Clarification: My purpose is to compare different methods for selecting/creating priors (or perhaps I should refer to them as predictive distributions for a quantity of interest/parameter). I do not want to select a prior for the particular set of data for which I have the likelihood, but rather I want to figure out in some sense what way of setting up a prior (or predictive distribution) gave the prior that best predicted the data / the likelihood. I'd probably want to ideally do this several time and then look in a frequentist sense at which approach seems to work best when I repeatedly need to create predictive distributions in similar settings.

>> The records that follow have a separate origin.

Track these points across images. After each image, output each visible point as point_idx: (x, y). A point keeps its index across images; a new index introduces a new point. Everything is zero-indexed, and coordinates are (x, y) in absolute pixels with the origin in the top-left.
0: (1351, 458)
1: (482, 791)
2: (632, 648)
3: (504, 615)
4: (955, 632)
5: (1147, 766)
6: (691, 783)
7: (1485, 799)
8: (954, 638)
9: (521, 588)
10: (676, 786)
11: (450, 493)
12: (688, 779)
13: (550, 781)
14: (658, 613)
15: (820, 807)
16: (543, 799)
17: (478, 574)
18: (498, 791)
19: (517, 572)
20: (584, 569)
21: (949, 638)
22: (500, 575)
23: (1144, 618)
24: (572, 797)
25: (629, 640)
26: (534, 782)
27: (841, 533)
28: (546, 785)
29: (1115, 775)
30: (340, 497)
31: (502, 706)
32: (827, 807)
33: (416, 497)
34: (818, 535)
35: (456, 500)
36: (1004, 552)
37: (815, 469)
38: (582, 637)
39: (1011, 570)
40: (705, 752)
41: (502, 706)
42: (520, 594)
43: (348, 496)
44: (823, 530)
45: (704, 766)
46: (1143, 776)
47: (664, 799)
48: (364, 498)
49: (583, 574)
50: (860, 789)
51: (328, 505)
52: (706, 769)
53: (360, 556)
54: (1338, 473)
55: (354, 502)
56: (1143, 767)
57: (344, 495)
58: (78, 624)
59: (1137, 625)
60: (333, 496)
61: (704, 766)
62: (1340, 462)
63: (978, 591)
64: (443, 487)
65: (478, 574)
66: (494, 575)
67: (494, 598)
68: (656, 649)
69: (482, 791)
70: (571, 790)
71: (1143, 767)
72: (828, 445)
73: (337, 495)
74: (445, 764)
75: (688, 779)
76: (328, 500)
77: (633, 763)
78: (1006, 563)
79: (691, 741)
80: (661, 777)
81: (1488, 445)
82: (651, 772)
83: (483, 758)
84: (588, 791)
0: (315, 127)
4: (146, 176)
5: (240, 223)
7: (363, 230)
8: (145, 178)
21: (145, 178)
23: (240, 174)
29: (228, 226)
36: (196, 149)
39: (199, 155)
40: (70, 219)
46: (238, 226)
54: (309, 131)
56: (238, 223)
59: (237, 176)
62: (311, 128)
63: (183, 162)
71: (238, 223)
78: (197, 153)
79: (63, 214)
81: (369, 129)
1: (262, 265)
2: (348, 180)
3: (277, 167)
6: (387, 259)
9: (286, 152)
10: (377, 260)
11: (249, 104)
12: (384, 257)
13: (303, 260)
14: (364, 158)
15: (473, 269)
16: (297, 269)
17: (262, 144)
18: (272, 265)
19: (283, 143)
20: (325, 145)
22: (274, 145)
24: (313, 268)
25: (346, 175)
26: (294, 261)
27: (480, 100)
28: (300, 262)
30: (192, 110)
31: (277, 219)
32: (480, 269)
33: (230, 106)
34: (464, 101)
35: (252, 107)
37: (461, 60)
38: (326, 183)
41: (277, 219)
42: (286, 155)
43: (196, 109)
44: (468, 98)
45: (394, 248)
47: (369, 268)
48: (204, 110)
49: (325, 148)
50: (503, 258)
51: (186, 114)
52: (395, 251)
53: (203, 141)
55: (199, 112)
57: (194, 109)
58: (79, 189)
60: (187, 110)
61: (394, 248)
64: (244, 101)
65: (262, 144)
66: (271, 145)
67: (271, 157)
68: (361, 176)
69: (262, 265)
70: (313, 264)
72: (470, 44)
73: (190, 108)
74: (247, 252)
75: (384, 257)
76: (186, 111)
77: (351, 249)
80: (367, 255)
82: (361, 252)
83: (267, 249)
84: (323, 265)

Original main question: Let's say I have a number of prior distributions (e.g. from different approaches to getting prior distributions or from different experts) for a quantity of interest and that I have now done an experiment to determine the value of the quantity of interest. I want to figure out which priors were the "best". I'm struggeling with how one should actually define "best" in this context.
Let's illustrate this with some hypothetical priors and a likelihood from the experiment. I.e. I don't get a single correct value, but instead e.g. have an estimate and a standard error. Let's use this plot as an example: It seems relatively clear that we would
- favor priors 4 and 5 over 1 and 2, because they are more certain and not proven wrong by the data, and
- favor priors 1, 2, 4 and 5 over prior 3, because prior 3 has the bulk of the probability mass in what seems to be a region not very compatible with the data.
A metric like the Hellinger distance (between the priors and the normalized likelihood) would capture those judgments of mine. However, it seems like that's not really such a good metric. E.g. it would strongly favor prior 5 over prior 4, which is, not at all, a clear case. This also becomes more obvious when we have less data and e.g. the likelihood is wider (and e.g. looks like prior 2). It seems wrong to me that prior 4 or 5 would become "worse", because we have less data (but it actually does not contradict the priors, at all). Sure, in the case where the likelihood looks more like prior 2, prior 2 should be considered better than under the likelihood shown above in black, but we could not really say that the data contradicts prior 4 or 5, could we?
I suspect someone must have done research on this topic and/or published about it, but somehow I failed to find the right search terms to find how people typically approach this. Any answers on sensible ways of approaching this problem and/or pointers literature would be appreciated.